My wife is a good cook. She does a Danish roast with crackling pork and all the trimmings that is second-to-none. In fact, she is preparing a sumptuous roast dinner as I write. I’m practically drooling on the keyboard.
Knowing that my wife is a good cook, which of these two sentences do you prefer?
1. Camilla can prepare a great meal for you.
2. Camilla will prepare a great meal for you.
One word is the only difference between these two sentences, but it is a huge difference. Camilla can or Camilla will. The word can speaks of Camilla’s abilities. She can cook. So what, you say. What good is that to me? But the word will speaks to a promise. She will cook for me? Wonderful! When do we eat?
Can or will
Can is potential, but will is promise. This matters because of something Jesus said in Mark 3:28. See if you can spot the difference:
Truly I tell you, people can be forgiven all their sins. (Mark 3:28, NIV)
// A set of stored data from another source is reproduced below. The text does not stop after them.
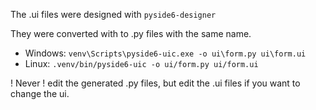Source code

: The .ui files were designed with `pyside6-designer`

They were converted with to .py files with the same name.
* Windows: `venv\Scripts\pyside6-uic.exe -o ui\form.py ui\form.ui`
* Linux: `.venv/bin/pyside6-uic -o ui/form.py ui/form.ui`


! Never ! edit the generated .py files, but edit the .ui files if you want to change the ui.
Truly, I say to you, all sins will be forgiven the children of man (Mark 3:28, ESV)
One Bible says your sins can be forgiven, the other says they will be forgiven. Big difference!
Can God forgive? Of course he can. He can do anything. But will he forgive? The first version doesn’t say. Who knows? He might not.
See the problem? One Bible says God can but leaves open the question of whether he will. It creates uncertainty. It opens the door to doubt and dead works.
But the other Bible says there is no doubt: God will forgive you. It’s a cast-iron fact. Indeed it’s a promise that Jesus fulfilled on the cross.
Potential or promise
Before he died Jesus said “All sins will be forgiven.” After he rose from the dead he said, “Go and proclaim forgiveness in my name” (see Luke 24:47). A feeble gospel says God can forgive you, but the mighty gospel declares he already has.
Therefore, my friends, I want you to know that through Jesus the forgiveness of sins is proclaimed to you. (Acts 13:38, NIV)
The NIV does a better job of translating Paul’s words in Acts than it does with Christ’s words in Mark. But are there other Bibles that mangle the Lord’s words?
Here is a list of the top ten best-selling Bibles from December 2016. Do they say God can or God will forgive sins?
How sad that the world’s two best-selling Bibles, the NIV and the NLT, both turn Christ’s promise into mush. They ruin the good news of Mark 3:28 while other Bibles shout it loud.
These are the best sellers, but the most-read Bible in America is the KJV which has this:
Verily I say unto you, all sins shall be forgiven unto the sons of men. (Mark 3:28, KJV)
The language is old but the promise comes through loud and clear: God will and on the cross God did!
Sidebar: Why does the world’s best-selling Bible mangle Jesus’ words in Mark 3:28?
Some may offer conspiracy theories involving the International Bible Society (the publisher) or Zondervan (their US licensee). But consider how this passage used to be translated in the NIV:
I tell you the truth, all the sins and blasphemies of men will be forgiven them. (NIV, 1984)
The older version is better for it says will instead of can. So why did they replace a promise with a vague observation? I have no idea. If you know, please tell me.
However, if you’re thinking of throwing away your NIV please don’t. The NIV is a decent Bible. Its simplicity and ease of readability make it a favorite of millions. And in many ways the 2011 NIV is superior to the 1984 version, just not on this occasion. So get a pen and change Mark 3:28 back to the way it was. Replace the can with will.
No translation is perfect. Each was written by people with biases. Whatever your Bible, filter everything you read through the lens of Jesus. It’s the Living Word who gives life to the written word.
Why does this matter?
It matters because a God who can is weaker than a God who will. It matters because a God who will is a God who can be trusted.
It takes next to no faith to believe in a God who can. But faith is activated when we hear about a God who will.
God can do anything? That’s not news. God will forgive you. Now that’s news! At least it was when Jesus said it.
And God has forgiven you. Your forgiveness is a fact. A done deal.
This is the deliciously good news you can feast on.